A Beautiful Life
Imagine a beautiful life. Imagine it is as effortless as this drawing of Mary Magdalene. It has a few fixes, but the lines are quick and playful, the face serene, the seven flowers an easy formula.
I aspire to ease, flow, happiness, peace, and a joyful everyday existence. These are some of the elements of beauty.
I have a few fixes in my trajectory, so I have been letting go of trying to control what doesn’t depend on me. I do the best I can at all times, but I don’t insist on what my heart and body refuse.
I move quickly and playfully. Dancing between two personas, the artist and the manager. This is the best way I have found to be two people at once: when I need to choose, I choose compassion and trust myself. The wise ones understand. The immature expect to be punished and controlled. I refuse to be someone I’ll never be.

· · · · ·

**TASK BRIEF:** Continue the reflection on a beautiful life, starting after its last sentence.

**EXCERPTED RECORDS:**
· · · · ·

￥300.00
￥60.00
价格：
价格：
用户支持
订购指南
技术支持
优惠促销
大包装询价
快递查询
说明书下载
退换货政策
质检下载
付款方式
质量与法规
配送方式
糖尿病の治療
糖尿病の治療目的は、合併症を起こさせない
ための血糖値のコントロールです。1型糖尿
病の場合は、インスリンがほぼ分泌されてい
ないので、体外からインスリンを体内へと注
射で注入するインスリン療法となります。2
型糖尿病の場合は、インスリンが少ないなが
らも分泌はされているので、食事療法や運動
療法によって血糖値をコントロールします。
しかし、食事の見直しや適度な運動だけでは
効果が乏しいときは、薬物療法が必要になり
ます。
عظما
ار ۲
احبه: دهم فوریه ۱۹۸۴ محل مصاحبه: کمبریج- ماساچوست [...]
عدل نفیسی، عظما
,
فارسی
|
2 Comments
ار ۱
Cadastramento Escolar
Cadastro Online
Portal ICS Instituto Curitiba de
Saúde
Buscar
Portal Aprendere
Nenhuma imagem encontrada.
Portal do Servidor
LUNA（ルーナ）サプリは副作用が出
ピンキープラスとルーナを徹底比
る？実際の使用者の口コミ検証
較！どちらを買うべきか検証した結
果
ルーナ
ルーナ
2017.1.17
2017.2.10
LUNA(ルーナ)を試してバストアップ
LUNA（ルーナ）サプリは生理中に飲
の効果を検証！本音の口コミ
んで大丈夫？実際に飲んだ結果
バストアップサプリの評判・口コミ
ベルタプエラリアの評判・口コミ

· · · · ·

**EXPECTED ANSWER:**
My face is not always serene, but I am confident in my most important work: I raised my son in relative freedom. I always felt good enough as a mother. Looking back, I would have given even more freedom. I would have homeschooled him and taken him on long trips to Galapagos and Africa. But I also had my art to raise. And they both needed a future. My son is a good person, his own person. He’s someone I enjoy talking to and observing from a distance. Someone with passions and commitments. He’s truly a work of art. We always think that we could have done even more, even better, but it’s worth valuing what is as it is.
I aspire to wisdom. There is no easy formula, but I have planted many seeds. I water them each day with knowledge and practice. I envision them grown. Sunflowers facing the Sun.
My heart vibrates with precognition. The Magdalene’s hand made of white light, briefly touches mine made of heavy flesh. One of my cells has transformed. It must teach my whole body what it has learned.